President Donald Trump a transformé un carré d’herbe morte sur le National Mall en un nouveau différend sur un prétendu acte de vandalisme, en accusant des personnes extérieures d’avoir causé des dégâts précisément dans la zone utilisée pour sa célébration du 4 juillet. Les preuves citées publiquement, cependant, pointent vers une histoire plus compliquée — et potentiellement auto-infligée.
Trump a publié une photographie d’herbe brunie près du mémorial de la Seconde Guerre mondiale et du Reflecting Pool, écrivant : « Regardez ce que les VANDALS ont fait à l’herbe reliant le monument de la Seconde Guerre mondiale vandalisé et le Reflecting Pool vandalisé. »1 Il n’a fourni aucun élément permettant d’identifier les vandales ni d’expliquer pourquoi ils seraient responsables.
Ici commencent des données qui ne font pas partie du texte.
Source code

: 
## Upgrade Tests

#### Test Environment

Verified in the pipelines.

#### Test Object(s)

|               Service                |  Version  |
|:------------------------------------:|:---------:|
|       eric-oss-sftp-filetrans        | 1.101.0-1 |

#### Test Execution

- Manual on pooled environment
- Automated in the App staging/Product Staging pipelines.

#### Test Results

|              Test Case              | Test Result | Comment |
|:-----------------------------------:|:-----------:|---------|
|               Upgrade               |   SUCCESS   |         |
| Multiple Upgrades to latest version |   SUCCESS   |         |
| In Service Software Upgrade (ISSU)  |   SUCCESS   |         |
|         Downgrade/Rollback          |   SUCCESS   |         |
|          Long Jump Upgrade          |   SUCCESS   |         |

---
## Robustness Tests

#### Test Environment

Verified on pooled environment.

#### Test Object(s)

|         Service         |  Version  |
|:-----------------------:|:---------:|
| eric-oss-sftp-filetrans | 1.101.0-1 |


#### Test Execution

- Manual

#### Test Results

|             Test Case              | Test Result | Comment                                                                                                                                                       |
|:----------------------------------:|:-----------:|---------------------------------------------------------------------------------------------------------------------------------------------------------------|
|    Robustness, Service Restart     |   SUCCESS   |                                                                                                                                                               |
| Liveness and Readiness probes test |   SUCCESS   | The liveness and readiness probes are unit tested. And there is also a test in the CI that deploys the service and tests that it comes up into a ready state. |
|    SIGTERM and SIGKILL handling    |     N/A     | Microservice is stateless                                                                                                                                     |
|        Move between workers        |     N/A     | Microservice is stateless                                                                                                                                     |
L’interprétation du président contraste avec les photographies de l’événement de la fête de l’Indépendance. Elles montrent une grande scène, des zones de sièges et d’autres infrastructures d’événement recouvrant une grande partie de la pelouse. Des images prises par la suite montraient des ouvriers démontant les structures et révélant l’herbe endommagée en dessous.1 Ces photographies n’établissent pas que la célébration a causé l’ensemble des dégâts, mais elles remettent directement en cause l’idée que le vandalisme soit l’explication évidente.
Trump a aussi lié l’état de l’herbe à une controverse distincte concernant un vandalisme présumé au mémorial et au Reflecting Pool. Pourtant, les documents d’inculpation dans l’affaire visant Melissa Farris ne mentionnent pas la pelouse qu’il a mise en avant. Les autorités indiquent que Farris a été arrêtée en lien avec des graffitis et une fontaine endommagée, ainsi que pour avoir auparavant campé sur une propriété fédérale — et non pour avoir abîmé l’herbe.1
Le différend reflète une tendance plus large : Trump a à plusieurs reprises accusé des vandales d’avoir endommagé des installations à Washington tout en fournissant peu de preuves et, parfois, des récits en contradiction avec ceux de ses propres responsables. Son affirmation peut trouver un écho politique, mais les éléments disponibles laissent la question centrale sans réponse — et font de l’événement du 4 juillet lui-même un sujet de contrôle plus immédiat que les vandales présumés.